Llama 3.2 models are available for download on llama.com and Hugging Face, along with Meta’s broad ecosystem of partner platforms such as Google Cloud, IBM, Microsoft Azure, and NVIDIA.

Meta has introduced Llama 3.2, its open-source model with both image and text processing abilities. The Llama 3.2 model comes with small and medium-sized vision LLMs (11B and 90B) and lightweight, text-only models (1B and 3B) that support select edge and mobile devices.
Llama 3.2 (11B and 90B) to Support Image Reasoning
The two largest models in the Llama 3.2 collection, 11B and 90B, support image reasoning use cases such as document-level understanding, including charts and graphs, image captioning, and visual grounding tasks such as directionally pinpointing objects in images using natural language descriptions.
For example, a person can ask about the month’s best sales of their small business and Llama 3.2 can answer by reasoning using an available graph. The model can even respond with a map for questions like when a hike might become steeper.
The 11B and 90B models can also close the gap between vision and language by analyzing images, interpreting the scene, and generating a sentence or two as a caption to tell the story.
Llama 3.2 (1B and 3B) Capable with Text Generation
With the tool calling abilities and generating text in multiple languages, the lightweight 1B and 3B models are quite powerful. These models enable developers to create agentic, tailored, on-device applications with strong privacy that do not allow data to leave the device.
Such an application, for example, could help summarize the last 10 messages received, extract action items, and leverage tool calling to directly send calendar invites for follow-up meetings.
Running these models locally offers two major advantages.
- First, since processing is done locally, prompts and responses may appear immediate.
- Second, running models locally maintains privacy and enhances the overall application’s privacy by not sending data such as calendar and messaging information to the cloud.
The application can explicitly control which queries remain on the device and which may need to be processed by a larger model in the cloud as processing is done locally.
Models’ Performance
Meta’s evaluation suggests that Llama 3.2 vision models are competitive with leading foundation models, Claude 3 Haiku and GPT4o-mini on image recognition and various visual understanding tasks.
According to the company, the 3B model outperformed the Gemma 2 2.6B and Phi 3.5-mini models at certain tasks like prompt rewriting, summarization, and instruction following. Further, the company said 1B is competitive with Gemma.

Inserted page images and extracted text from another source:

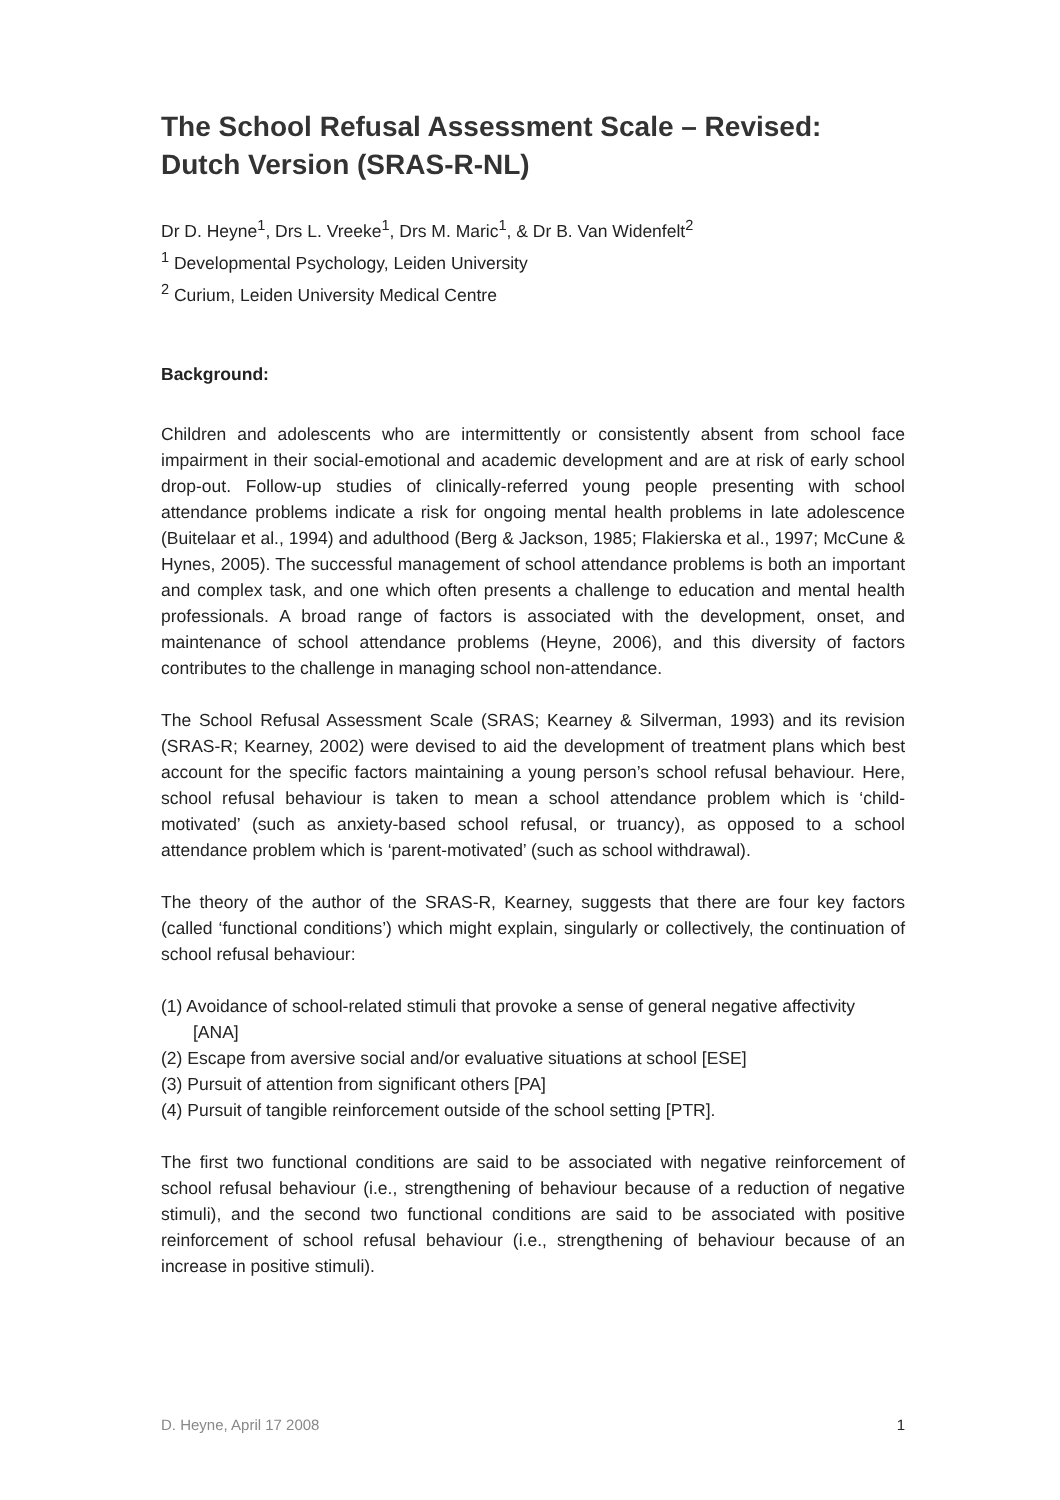The School Refusal Assessment Scale – Revised:
Dutch Version (SRAS-R-NL)
Dr D. Heyne<sup>1</sup>, Drs L. Vreeke<sup>1</sup>, Drs M. Maric<sup>1</sup>, & Dr B. Van Widenfelt<sup>2</sup>
<sup>1</sup> Developmental Psychology, Leiden University
<sup>2</sup> Curium, Leiden University Medical Centre
Background:
Children and adolescents who are intermittently or consistently absent from school face impairment in their social-emotional and academic development and are at risk of early school drop-out. Follow-up studies of clinically-referred young people presenting with school attendance problems indicate a risk for ongoing mental health problems in late adolescence (Buitelaar et al., 1994) and adulthood (Berg & Jackson, 1985; Flakierska et al., 1997; McCune & Hynes, 2005). The successful management of school attendance problems is both an important and complex task, and one which often presents a challenge to education and mental health professionals. A broad range of factors is associated with the development, onset, and maintenance of school attendance problems (Heyne, 2006), and this diversity of factors contributes to the challenge in managing school non-attendance.
The School Refusal Assessment Scale (SRAS; Kearney & Silverman, 1993) and its revision (SRAS-R; Kearney, 2002) were devised to aid the development of treatment plans which best account for the specific factors maintaining a young person’s school refusal behaviour. Here, school refusal behaviour is taken to mean a school attendance problem which is ‘child-motivated’ (such as anxiety-based school refusal, or truancy), as opposed to a school attendance problem which is ‘parent-motivated’ (such as school withdrawal).
The theory of the author of the SRAS-R, Kearney, suggests that there are four key factors (called ‘functional conditions’) which might explain, singularly or collectively, the continuation of school refusal behaviour:
(1) Avoidance of school-related stimuli that provoke a sense of general negative affectivity [ANA]
(2) Escape from aversive social and/or evaluative situations at school [ESE]
(3) Pursuit of attention from significant others [PA]
(4) Pursuit of tangible reinforcement outside of the school setting [PTR].
The first two functional conditions are said to be associated with negative reinforcement of school refusal behaviour (i.e., strengthening of behaviour because of a reduction of negative stimuli), and the second two functional conditions are said to be associated with positive reinforcement of school refusal behaviour (i.e., strengthening of behaviour because of an increase in positive stimuli).
D. Heyne, April 17 2008 1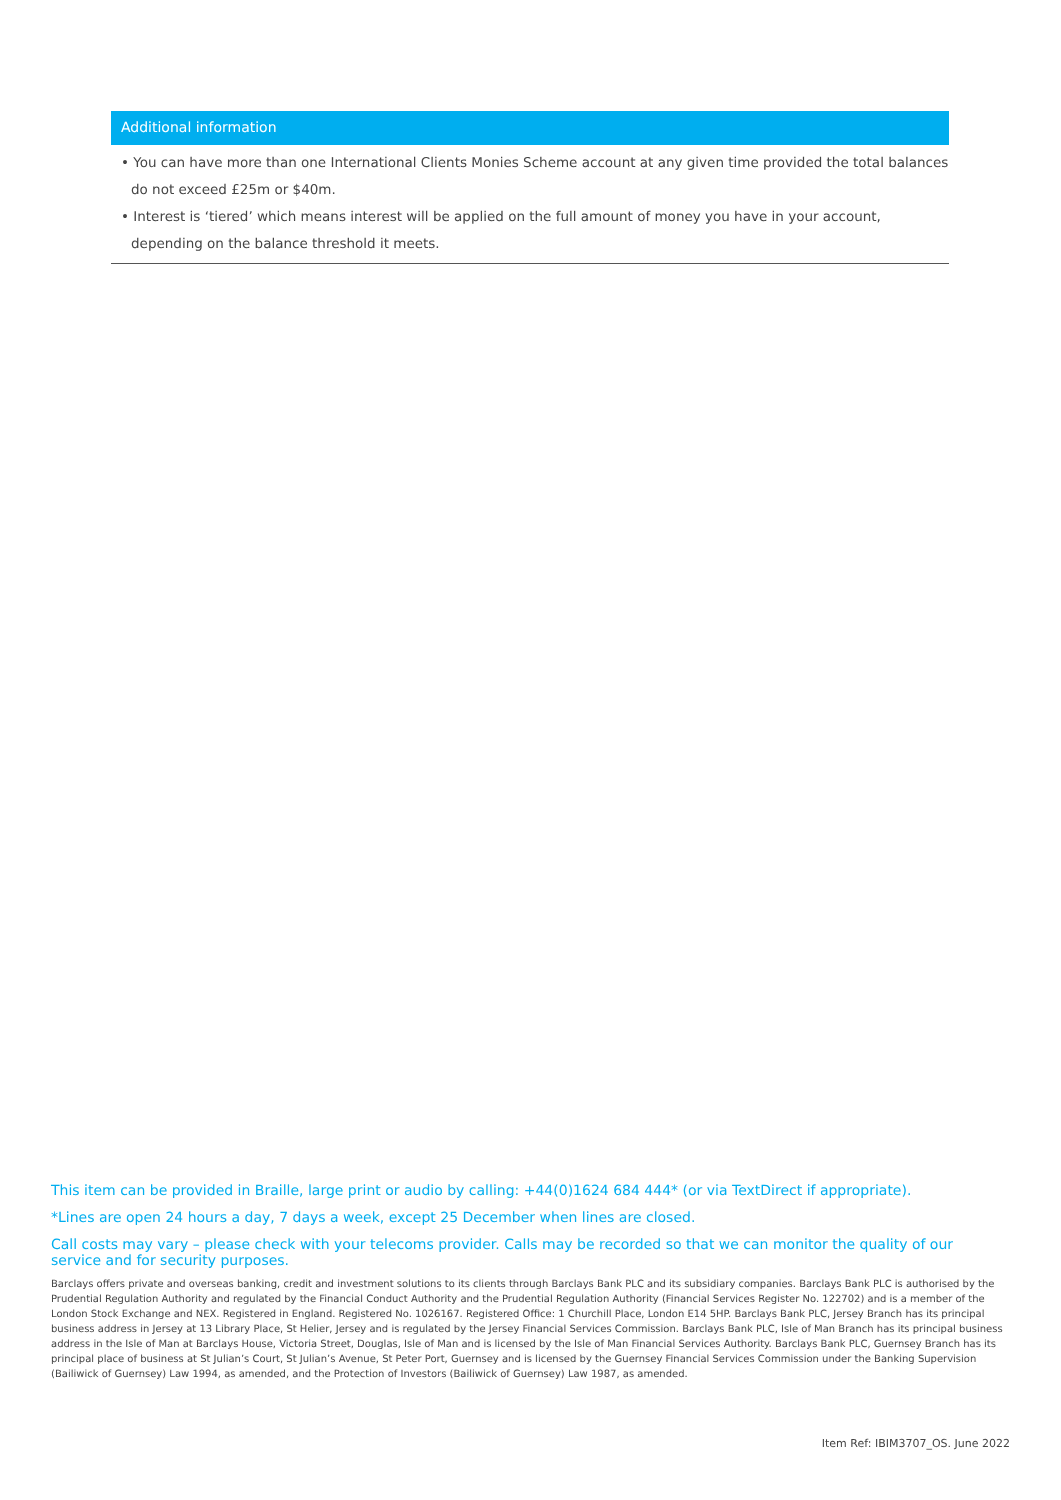Additional information
• You can have more than one International Clients Monies Scheme account at any given time provided the total balances do not exceed £25m or $40m.
• Interest is ‘tiered’ which means interest will be applied on the full amount of money you have in your account, depending on the balance threshold it meets.
This item can be provided in Braille, large print or audio by calling: +44(0)1624 684 444* (or via TextDirect if appropriate).
*Lines are open 24 hours a day, 7 days a week, except 25 December when lines are closed.
Call costs may vary – please check with your telecoms provider. Calls may be recorded so that we can monitor the quality of our service and for security purposes.
Barclays offers private and overseas banking, credit and investment solutions to its clients through Barclays Bank PLC and its subsidiary companies. Barclays Bank PLC is authorised by the Prudential Regulation Authority and regulated by the Financial Conduct Authority and the Prudential Regulation Authority (Financial Services Register No. 122702) and is a member of the London Stock Exchange and NEX. Registered in England. Registered No. 1026167. Registered Office: 1 Churchill Place, London E14 5HP. Barclays Bank PLC, Jersey Branch has its principal business address in Jersey at 13 Library Place, St Helier, Jersey and is regulated by the Jersey Financial Services Commission. Barclays Bank PLC, Isle of Man Branch has its principal business address in the Isle of Man at Barclays House, Victoria Street, Douglas, Isle of Man and is licensed by the Isle of Man Financial Services Authority. Barclays Bank PLC, Guernsey Branch has its principal place of business at St Julian’s Court, St Julian’s Avenue, St Peter Port, Guernsey and is licensed by the Guernsey Financial Services Commission under the Banking Supervision (Bailiwick of Guernsey) Law 1994, as amended, and the Protection of Investors (Bailiwick of Guernsey) Law 1987, as amended.
Item Ref: IBIM3707_OS. June 2022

Meta used more than 150 benchmark datasets in a variety of languages to assess the models’ performance. The company evaluated the vision LLMs’ performance on benchmark for visual reasoning and image understanding.


Training
The 11B and 90B models, as the first Llama models to support vision tasks, required an entirely new model architecture that supports image reasoning.
Meta trained a set of adapter weights that integrate the previously trained image encoder into the previously trained language model in order to add image input support.
The training pipeline encompasses multiple stages, starting from pre-trained Llama 3.1 text models.
The end result is a set of models that are able to understand and reason a combination of image and text prompts. This is another step toward more richer agentic capabilities for Llama models.
Llama Guard 3 11B – System level Safety
Meta has also released Llama Guard 3 11B Vision designed to support Llama 3.2’s new image understanding capability and filter text+image input prompts or text output responses to these prompts.
As the company introduced 1B and 3B Llama models to use in more constrained environments like on-device, it also optimized Llama Guard to significantly reduce its deployment cost.
Based on the Llama 3.2 1B model, Llama Guard 3 1B has been quantized and pruned, reducing its size from 2,858 MB to 438 MB, making deployment more efficient than ever.
Models’ Availability
Llama 3.2 models are available for download on llama.com and Hugging Face. The models are also available for immediate development on Meta’s broad ecosystem of partner platforms, including AWS, AMD, Google Cloud, Groq, Databricks, Dell, IBM, Microsoft Azure, NVIDIA, Intel, Oracle Cloud, Snowflake, and more.
According to Meta, Llama has achieved 10x growth, with over 350 million downloads to date, leading AI innovation.